The Department of Homeland Security, which oversees CISA. has previously published UAS fact sheets for local law enforcement agencies and critical infrastructure sites, but the depth and breadth of recommendations in the new report underscore just how pressing the UAS threat is becoming. "The ISC details the threat of adversarial use of UAS as an increasing concern in The Design-Basis Threat (DBT) Report," the document also says. 

This latter point about drones being a growing concern with regards to the assessment of Design-Basis Threats, which are "a profile of the type, composition, and capabilities of an adversary" and are "a basis for designing safeguards systems," is particularly notable. In 2019, the Nuclear Regulatory Commission, another agency that is part of the ISC, issued a controversial decision not to require owners of nuclear power plants, such as Palo Verde, and waste storage facilities to defend against drones. 

This was based in part on the fact that "[NRC] staff has determined that information gained from UAV video surveillance of an NRC-licensed facility is bounded by the type of information that could be provided by the knowledgeable insider currently permitted in the DBTs." This new CISA report takes a distinctly opposing viewpoint to the potential threat posed to critical infrastructure by drones.

As unmanned aerial systems become more capable and available, the possibility of rogue operators, terrorist groups, or criminal actors causing immense damage or disruption is growing. Assassination by drone is already a major issue in some areas of the world, and 2019's drone attacks on Saudi oil fields show just how dangerous and disruptive these types of attacks can be. Even some of America's most sensitive and critical defensive sites like the U.S. Army's Terminal High Altitude Area Defense (THAAD) installations in Guam have had their share of drone incursions in recent years, but luckily, none has resulted in damage.

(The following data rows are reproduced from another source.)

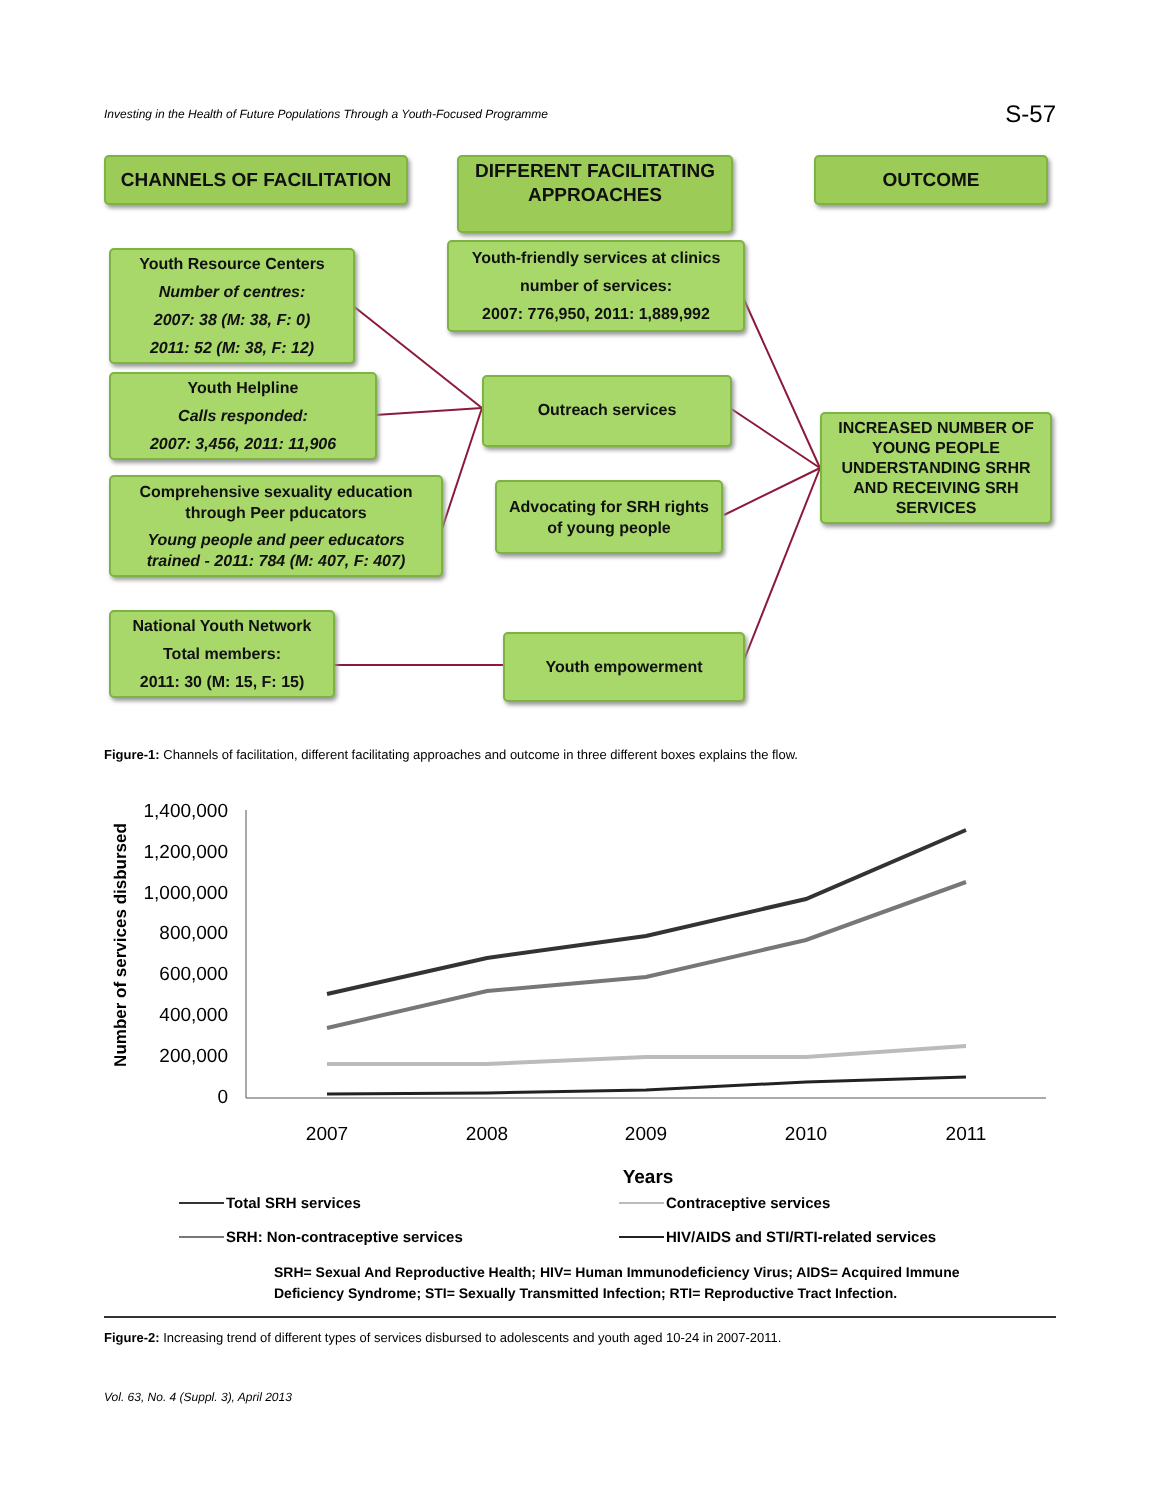Investing in the Health of Future Populations Through a Youth-Focused Programme S-57
CHANNELS OF FACILITATION
DIFFERENT FACILITATING
APPROACHES
OUTCOME
Youth Resource Centers
Number of centres:
2007: 38 (M: 38, F: 0)
2011: 52 (M: 38, F: 12)
Youth Helpline
Calls responded:
2007: 3,456, 2011: 11,906
Comprehensive sexuality education
through Peer pducators
Young people and peer educators
trained - 2011: 784 (M: 407, F: 407)
National Youth Network
Total members:
2011: 30 (M: 15, F: 15)
Youth-friendly services at clinics
number of services:
2007: 776,950, 2011: 1,889,992
Outreach services
Advocating for SRH rights
of young people
Youth empowerment
INCREASED NUMBER OF
YOUNG PEOPLE
UNDERSTANDING SRHR
AND RECEIVING SRH
SERVICES
Figure-1: Channels of facilitation, different facilitating approaches and outcome in three different boxes explains the flow.
1,400,000
1,200,000
1,000,000
800,000
600,000
400,000
200,000
0
Number of services disbursed
2007
2008
2009
2010
2011
Years
Total SRH services
Contraceptive services
SRH: Non-contraceptive services
HIV/AIDS and STI/RTI-related services
SRH= Sexual And Reproductive Health; HIV= Human Immunodeficiency Virus; AIDS= Acquired Immune
Deficiency Syndrome; STI= Sexually Transmitted Infection; RTI= Reproductive Tract Infection.
Figure-2: Increasing trend of different types of services disbursed to adolescents and youth aged 10-24 in 2007-2011.
Vol. 63, No. 4 (Suppl. 3), April 2013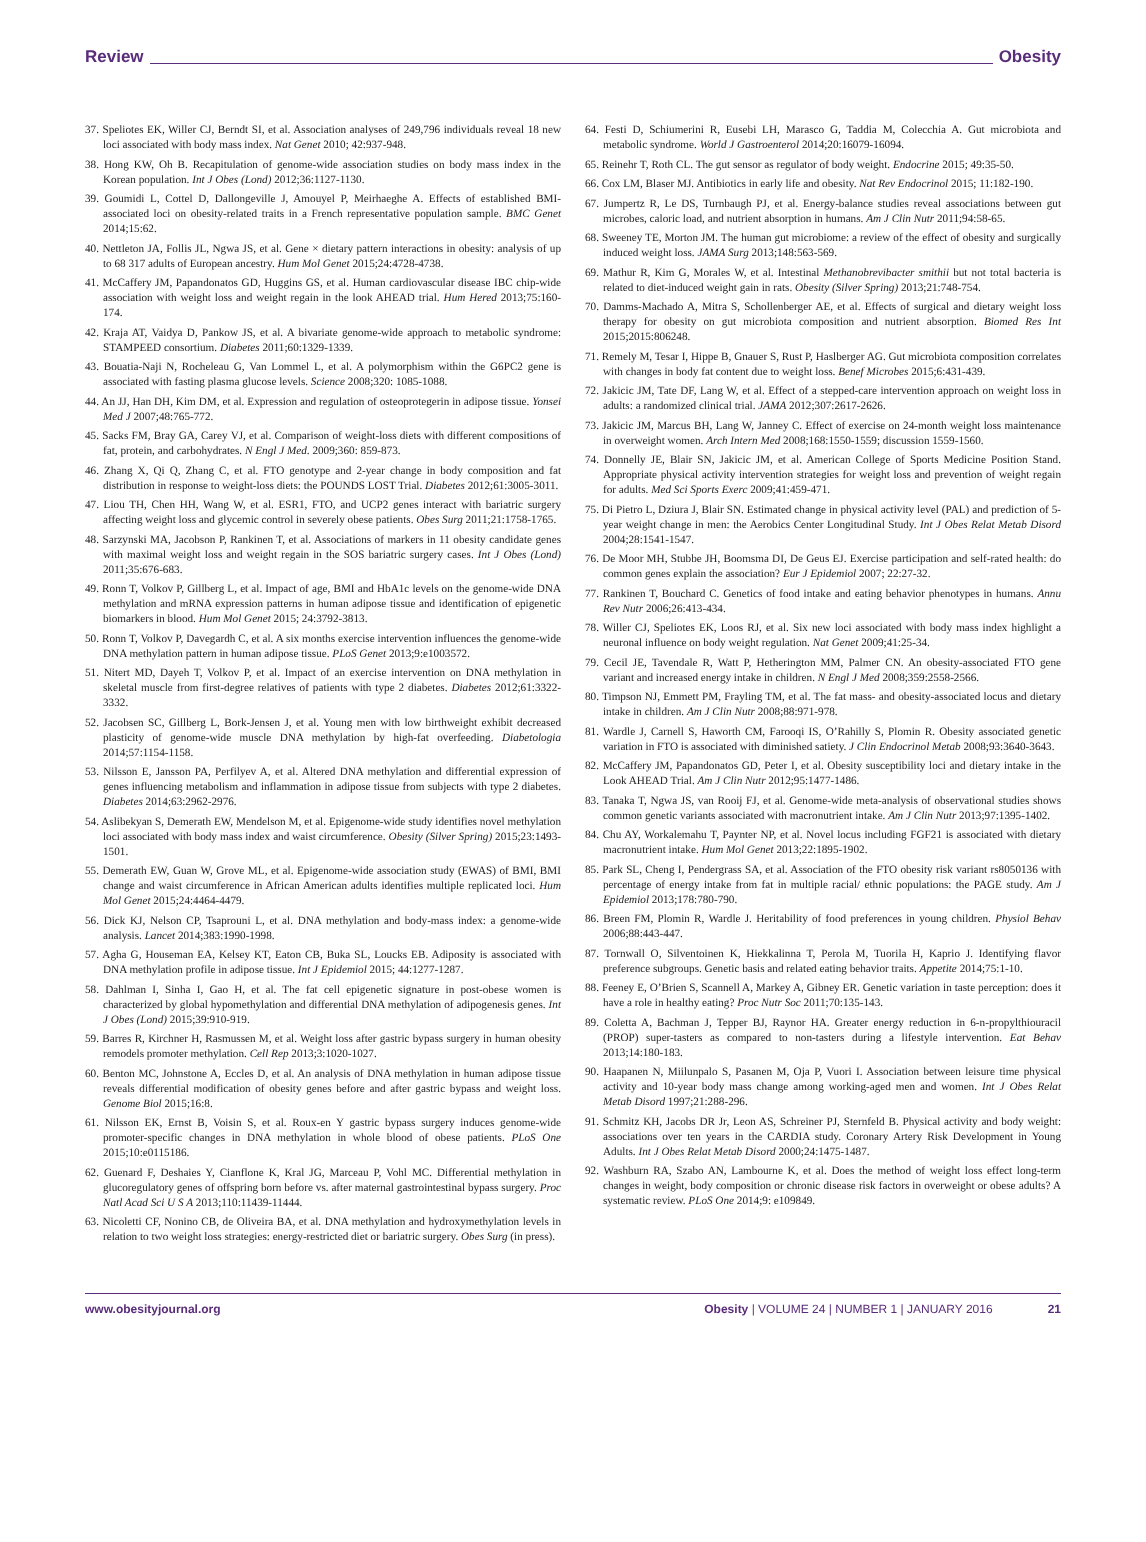Review Obesity
37. Speliotes EK, Willer CJ, Berndt SI, et al. Association analyses of 249,796 individuals reveal 18 new loci associated with body mass index. Nat Genet 2010; 42:937-948.
38. Hong KW, Oh B. Recapitulation of genome-wide association studies on body mass index in the Korean population. Int J Obes (Lond) 2012;36:1127-1130.
39. Goumidi L, Cottel D, Dallongeville J, Amouyel P, Meirhaeghe A. Effects of established BMI-associated loci on obesity-related traits in a French representative population sample. BMC Genet 2014;15:62.
40. Nettleton JA, Follis JL, Ngwa JS, et al. Gene × dietary pattern interactions in obesity: analysis of up to 68 317 adults of European ancestry. Hum Mol Genet 2015;24:4728-4738.
41. McCaffery JM, Papandonatos GD, Huggins GS, et al. Human cardiovascular disease IBC chip-wide association with weight loss and weight regain in the look AHEAD trial. Hum Hered 2013;75:160-174.
42. Kraja AT, Vaidya D, Pankow JS, et al. A bivariate genome-wide approach to metabolic syndrome: STAMPEED consortium. Diabetes 2011;60:1329-1339.
43. Bouatia-Naji N, Rocheleau G, Van Lommel L, et al. A polymorphism within the G6PC2 gene is associated with fasting plasma glucose levels. Science 2008;320: 1085-1088.
44. An JJ, Han DH, Kim DM, et al. Expression and regulation of osteoprotegerin in adipose tissue. Yonsei Med J 2007;48:765-772.
45. Sacks FM, Bray GA, Carey VJ, et al. Comparison of weight-loss diets with different compositions of fat, protein, and carbohydrates. N Engl J Med. 2009;360: 859-873.
46. Zhang X, Qi Q, Zhang C, et al. FTO genotype and 2-year change in body composition and fat distribution in response to weight-loss diets: the POUNDS LOST Trial. Diabetes 2012;61:3005-3011.
47. Liou TH, Chen HH, Wang W, et al. ESR1, FTO, and UCP2 genes interact with bariatric surgery affecting weight loss and glycemic control in severely obese patients. Obes Surg 2011;21:1758-1765.
48. Sarzynski MA, Jacobson P, Rankinen T, et al. Associations of markers in 11 obesity candidate genes with maximal weight loss and weight regain in the SOS bariatric surgery cases. Int J Obes (Lond) 2011;35:676-683.
49. Ronn T, Volkov P, Gillberg L, et al. Impact of age, BMI and HbA1c levels on the genome-wide DNA methylation and mRNA expression patterns in human adipose tissue and identification of epigenetic biomarkers in blood. Hum Mol Genet 2015; 24:3792-3813.
50. Ronn T, Volkov P, Davegardh C, et al. A six months exercise intervention influences the genome-wide DNA methylation pattern in human adipose tissue. PLoS Genet 2013;9:e1003572.
51. Nitert MD, Dayeh T, Volkov P, et al. Impact of an exercise intervention on DNA methylation in skeletal muscle from first-degree relatives of patients with type 2 diabetes. Diabetes 2012;61:3322-3332.
52. Jacobsen SC, Gillberg L, Bork-Jensen J, et al. Young men with low birthweight exhibit decreased plasticity of genome-wide muscle DNA methylation by high-fat overfeeding. Diabetologia 2014;57:1154-1158.
53. Nilsson E, Jansson PA, Perfilyev A, et al. Altered DNA methylation and differential expression of genes influencing metabolism and inflammation in adipose tissue from subjects with type 2 diabetes. Diabetes 2014;63:2962-2976.
54. Aslibekyan S, Demerath EW, Mendelson M, et al. Epigenome-wide study identifies novel methylation loci associated with body mass index and waist circumference. Obesity (Silver Spring) 2015;23:1493-1501.
55. Demerath EW, Guan W, Grove ML, et al. Epigenome-wide association study (EWAS) of BMI, BMI change and waist circumference in African American adults identifies multiple replicated loci. Hum Mol Genet 2015;24:4464-4479.
56. Dick KJ, Nelson CP, Tsaprouni L, et al. DNA methylation and body-mass index: a genome-wide analysis. Lancet 2014;383:1990-1998.
57. Agha G, Houseman EA, Kelsey KT, Eaton CB, Buka SL, Loucks EB. Adiposity is associated with DNA methylation profile in adipose tissue. Int J Epidemiol 2015; 44:1277-1287.
58. Dahlman I, Sinha I, Gao H, et al. The fat cell epigenetic signature in post-obese women is characterized by global hypomethylation and differential DNA methylation of adipogenesis genes. Int J Obes (Lond) 2015;39:910-919.
59. Barres R, Kirchner H, Rasmussen M, et al. Weight loss after gastric bypass surgery in human obesity remodels promoter methylation. Cell Rep 2013;3:1020-1027.
60. Benton MC, Johnstone A, Eccles D, et al. An analysis of DNA methylation in human adipose tissue reveals differential modification of obesity genes before and after gastric bypass and weight loss. Genome Biol 2015;16:8.
61. Nilsson EK, Ernst B, Voisin S, et al. Roux-en Y gastric bypass surgery induces genome-wide promoter-specific changes in DNA methylation in whole blood of obese patients. PLoS One 2015;10:e0115186.
62. Guenard F, Deshaies Y, Cianflone K, Kral JG, Marceau P, Vohl MC. Differential methylation in glucoregulatory genes of offspring born before vs. after maternal gastrointestinal bypass surgery. Proc Natl Acad Sci U S A 2013;110:11439-11444.
63. Nicoletti CF, Nonino CB, de Oliveira BA, et al. DNA methylation and hydroxymethylation levels in relation to two weight loss strategies: energy-restricted diet or bariatric surgery. Obes Surg (in press).
64. Festi D, Schiumerini R, Eusebi LH, Marasco G, Taddia M, Colecchia A. Gut microbiota and metabolic syndrome. World J Gastroenterol 2014;20:16079-16094.
65. Reinehr T, Roth CL. The gut sensor as regulator of body weight. Endocrine 2015; 49:35-50.
66. Cox LM, Blaser MJ. Antibiotics in early life and obesity. Nat Rev Endocrinol 2015; 11:182-190.
67. Jumpertz R, Le DS, Turnbaugh PJ, et al. Energy-balance studies reveal associations between gut microbes, caloric load, and nutrient absorption in humans. Am J Clin Nutr 2011;94:58-65.
68. Sweeney TE, Morton JM. The human gut microbiome: a review of the effect of obesity and surgically induced weight loss. JAMA Surg 2013;148:563-569.
69. Mathur R, Kim G, Morales W, et al. Intestinal Methanobrevibacter smithii but not total bacteria is related to diet-induced weight gain in rats. Obesity (Silver Spring) 2013;21:748-754.
70. Damms-Machado A, Mitra S, Schollenberger AE, et al. Effects of surgical and dietary weight loss therapy for obesity on gut microbiota composition and nutrient absorption. Biomed Res Int 2015;2015:806248.
71. Remely M, Tesar I, Hippe B, Gnauer S, Rust P, Haslberger AG. Gut microbiota composition correlates with changes in body fat content due to weight loss. Benef Microbes 2015;6:431-439.
72. Jakicic JM, Tate DF, Lang W, et al. Effect of a stepped-care intervention approach on weight loss in adults: a randomized clinical trial. JAMA 2012;307:2617-2626.
73. Jakicic JM, Marcus BH, Lang W, Janney C. Effect of exercise on 24-month weight loss maintenance in overweight women. Arch Intern Med 2008;168:1550-1559; discussion 1559-1560.
74. Donnelly JE, Blair SN, Jakicic JM, et al. American College of Sports Medicine Position Stand. Appropriate physical activity intervention strategies for weight loss and prevention of weight regain for adults. Med Sci Sports Exerc 2009;41:459-471.
75. Di Pietro L, Dziura J, Blair SN. Estimated change in physical activity level (PAL) and prediction of 5-year weight change in men: the Aerobics Center Longitudinal Study. Int J Obes Relat Metab Disord 2004;28:1541-1547.
76. De Moor MH, Stubbe JH, Boomsma DI, De Geus EJ. Exercise participation and self-rated health: do common genes explain the association? Eur J Epidemiol 2007; 22:27-32.
77. Rankinen T, Bouchard C. Genetics of food intake and eating behavior phenotypes in humans. Annu Rev Nutr 2006;26:413-434.
78. Willer CJ, Speliotes EK, Loos RJ, et al. Six new loci associated with body mass index highlight a neuronal influence on body weight regulation. Nat Genet 2009;41:25-34.
79. Cecil JE, Tavendale R, Watt P, Hetherington MM, Palmer CN. An obesity-associated FTO gene variant and increased energy intake in children. N Engl J Med 2008;359:2558-2566.
80. Timpson NJ, Emmett PM, Frayling TM, et al. The fat mass- and obesity-associated locus and dietary intake in children. Am J Clin Nutr 2008;88:971-978.
81. Wardle J, Carnell S, Haworth CM, Farooqi IS, O’Rahilly S, Plomin R. Obesity associated genetic variation in FTO is associated with diminished satiety. J Clin Endocrinol Metab 2008;93:3640-3643.
82. McCaffery JM, Papandonatos GD, Peter I, et al. Obesity susceptibility loci and dietary intake in the Look AHEAD Trial. Am J Clin Nutr 2012;95:1477-1486.
83. Tanaka T, Ngwa JS, van Rooij FJ, et al. Genome-wide meta-analysis of observational studies shows common genetic variants associated with macronutrient intake. Am J Clin Nutr 2013;97:1395-1402.
84. Chu AY, Workalemahu T, Paynter NP, et al. Novel locus including FGF21 is associated with dietary macronutrient intake. Hum Mol Genet 2013;22:1895-1902.
85. Park SL, Cheng I, Pendergrass SA, et al. Association of the FTO obesity risk variant rs8050136 with percentage of energy intake from fat in multiple racial/ ethnic populations: the PAGE study. Am J Epidemiol 2013;178:780-790.
86. Breen FM, Plomin R, Wardle J. Heritability of food preferences in young children. Physiol Behav 2006;88:443-447.
87. Tornwall O, Silventoinen K, Hiekkalinna T, Perola M, Tuorila H, Kaprio J. Identifying flavor preference subgroups. Genetic basis and related eating behavior traits. Appetite 2014;75:1-10.
88. Feeney E, O’Brien S, Scannell A, Markey A, Gibney ER. Genetic variation in taste perception: does it have a role in healthy eating? Proc Nutr Soc 2011;70:135-143.
89. Coletta A, Bachman J, Tepper BJ, Raynor HA. Greater energy reduction in 6-n-propylthiouracil (PROP) super-tasters as compared to non-tasters during a lifestyle intervention. Eat Behav 2013;14:180-183.
90. Haapanen N, Miilunpalo S, Pasanen M, Oja P, Vuori I. Association between leisure time physical activity and 10-year body mass change among working-aged men and women. Int J Obes Relat Metab Disord 1997;21:288-296.
91. Schmitz KH, Jacobs DR Jr, Leon AS, Schreiner PJ, Sternfeld B. Physical activity and body weight: associations over ten years in the CARDIA study. Coronary Artery Risk Development in Young Adults. Int J Obes Relat Metab Disord 2000;24:1475-1487.
92. Washburn RA, Szabo AN, Lambourne K, et al. Does the method of weight loss effect long-term changes in weight, body composition or chronic disease risk factors in overweight or obese adults? A systematic review. PLoS One 2014;9: e109849.
www.obesityjournal.org Obesity | VOLUME 24 | NUMBER 1 | JANUARY 2016 21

So far, neither UAS defenses nor law enforcement protocols have caught up with the rapid expansion in drone availability and capability. As our investigation into the "mystery drones" of Colorado and Nebraska showed, even the highest federal government agencies tasked with regulating America's skies have a difficult time investigating, and even quantifying, let alone responding to reported drone activity. Hopefully, it won’t take a major drone attack on U.S. soil for policymakers to recognize and respond to the rapidly evolving threat accordingly.